SUP (an acronym for Stand Up Paddleboarding) is said to have its origin in the Polynesian Islands but it was first noted that surfers in Waikiki in the 1940’s were standing up on their boards to navigate through the water. In the early 1960’s the beach boys of waikiki were seen paddling out to sea with outrigger paddles on their surfboards and taking pictures of the tourists learning how to surf. This eventually caught on and surfers began paddleboarding on days that the waves were low.
During my trip to Brazil I tried SUP and being the yogi that I am I couldn’t help but to try out some postures on my board. It was a sunny but tumultuous day and the waves were the highest I have ever seen anywhere. There were red flags laid out along the beach warning swimmers of the deadly waves but there were even more surfers and boogie boarders waxing up getting ready to take on these waves. It was on this day that I decided to try paddleboarding for the first time. After all, SUP is done beyond the waves where the water is much calmer… Right?

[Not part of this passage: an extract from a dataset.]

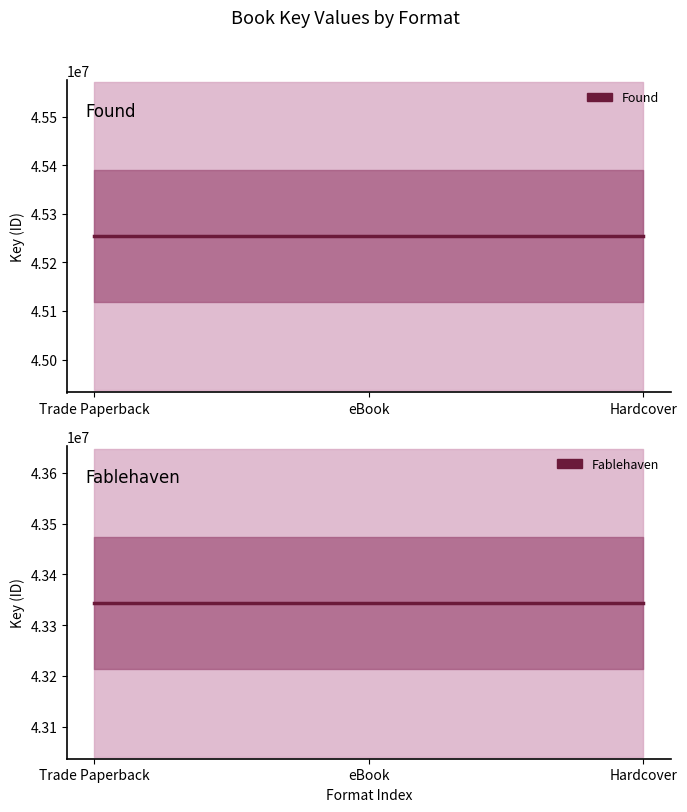

What are all the series names shown in the legend?

Found, Fablehaven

I finally made it out and the water of the Copacabana inlet was magically calmer than it had been just 10 minutes earlier. Halfway through our ride along the coast the water started getting really choppy. My instinct was to fight the ocean, to stay up on my board and to conquer the waves that were bullying me. I paddled and fought, paddled and resisted, paddled and fell. I got back on my board several times before realizing how silly I was trying to fight the ocean. I read this the night before in Osho’s Yoga The Science of the Soul,
” You have to resist something; Only then you can suffer… One of the deepest secrets in life: that pain disappears if you flow with it. And if you can flow totally pain becomes happiness.”
So I tried flowing with the water, using the erratic rhythm of the choppy breaks to push me in the direction I wanted to go. I was no longer fighting but flowing. I found it exhilarating that I could collaborate with nature to go in a certain direction. In my fencing practice, I try to remember to do the same. If I fight with my opponent, especially at an action that she may be more practiced in, I will eventually exhaust myself. But if I use her energy to propel me into an attack or a counter-attack then I find that I am quicker and more adaptable. The water taught me to release myself from my instinct to fight and instead try to take every painful moment as an opportunity to exercise my nature-given ability to flow.